Twenty-six RCTs (n=3,519) were included. Sample sizes ranged from 16 to 470 participants.
Exercise capacity: All treatments produced a statistically significant increase compared with placebo or control. Epoprostenol and prostacyclin analogues had a WMD of 35.4m (95% CI 17.3 to 53.5; nine trials), endothelin receptor antagonists a WMD of 46.1m (95% CI 38.1 to 54.2; eight trials) and phosphodiesterase-type-5 inhibitors a WMD of 33.8m (95% CI 24.8 to 42.7; six trials). There was significant heterogeneity for the epoprostenol and prostacyclin analogues analysis (but not for other analyses). Pooled WMD for all three drug types was 38.5m (95% CI 29.9 to 47.2; 23 trials). Subgroup analyses showed no differences in effect size.

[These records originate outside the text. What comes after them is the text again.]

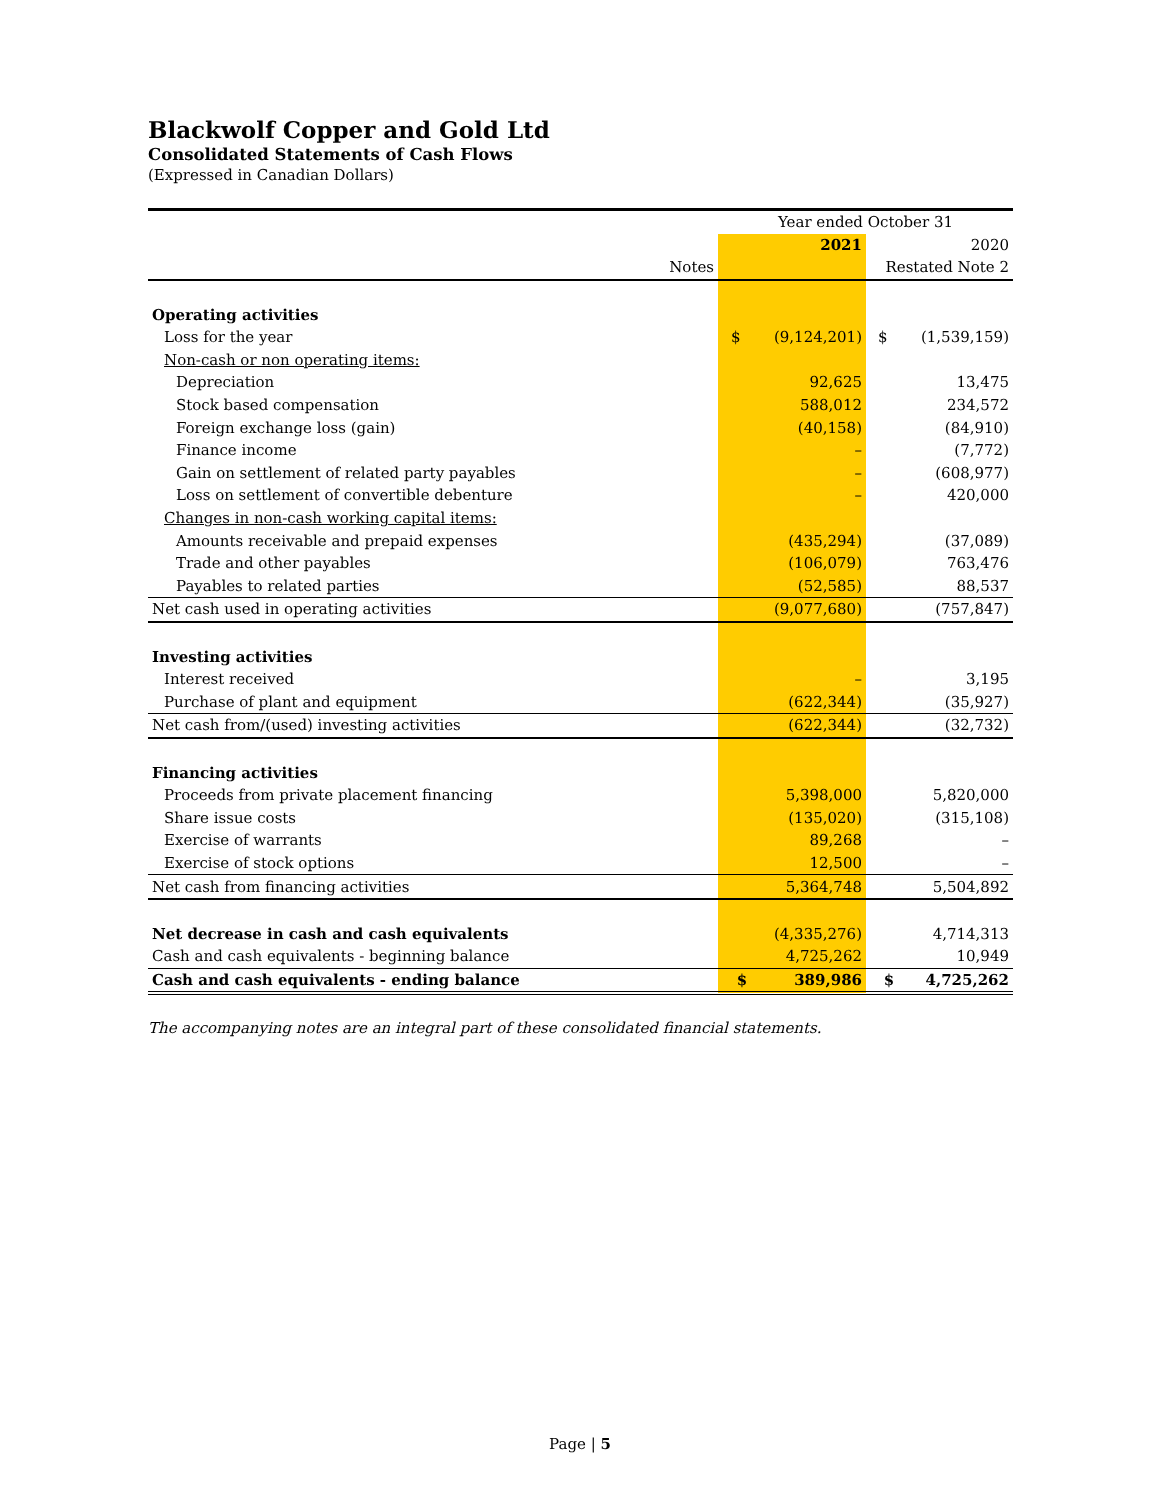Blackwolf Copper and Gold Ltd
Consolidated Statements of Cash Flows
(Expressed in Canadian Dollars)
| | Year ended October 31 | |
| --- | --- | --- |
| | 2021 | 2020 |
| Notes | | Restated Note 2 |
| Operating activities | | |
| Loss for the year | $ (9,124,201) | $ (1,539,159) |
| Non-cash or non operating items: | | |
| Depreciation | 92,625 | 13,475 |
| Stock based compensation | 588,012 | 234,572 |
| Foreign exchange loss (gain) | (40,158) | (84,910) |
| Finance income | – | (7,772) |
| Gain on settlement of related party payables | – | (608,977) |
| Loss on settlement of convertible debenture | – | 420,000 |
| Changes in non-cash working capital items: | | |
| Amounts receivable and prepaid expenses | (435,294) | (37,089) |
| Trade and other payables | (106,079) | 763,476 |
| Payables to related parties | (52,585) | 88,537 |
| Net cash used in operating activities | (9,077,680) | (757,847) |
| Investing activities | | |
| Interest received | – | 3,195 |
| Purchase of plant and equipment | (622,344) | (35,927) |
| Net cash from/(used) investing activities | (622,344) | (32,732) |
| Financing activities | | |
| Proceeds from private placement financing | 5,398,000 | 5,820,000 |
| Share issue costs | (135,020) | (315,108) |
| Exercise of warrants | 89,268 | – |
| Exercise of stock options | 12,500 | – |
| Net cash from financing activities | 5,364,748 | 5,504,892 |
| Net decrease in cash and cash equivalents | (4,335,276) | 4,714,313 |
| Cash and cash equivalents - beginning balance | 4,725,262 | 10,949 |
| Cash and cash equivalents - ending balance | $ 389,986 | $ 4,725,262 |
The accompanying notes are an integral part of these consolidated financial statements.
Page | 5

Mortality: None of the individual drug types showed a statistically significant reduction in mortality, but pooling all three types produced a significant result (RR 0.61, 95% CI 0.38 to 0.98; 23 trials) that represented a reduction in all-cause mortality of 39% (95% CI 2% to 62%). A reduction in mortality was seen in trials that included patients who were functional class IV (RR 0.58 95% CI 0.35 to 0.96; 16 trials), but not in trials that excluded these patients. There was no significant statistical heterogeneity.
Haemodynamics: All three types of treatment showed a significant improvement in pulmonary vascular resistance and pulmonary artery pressure (result details were provided), but this represented only a 6% decrease from baseline.
The was no evidence of publication bias. Further results were reported.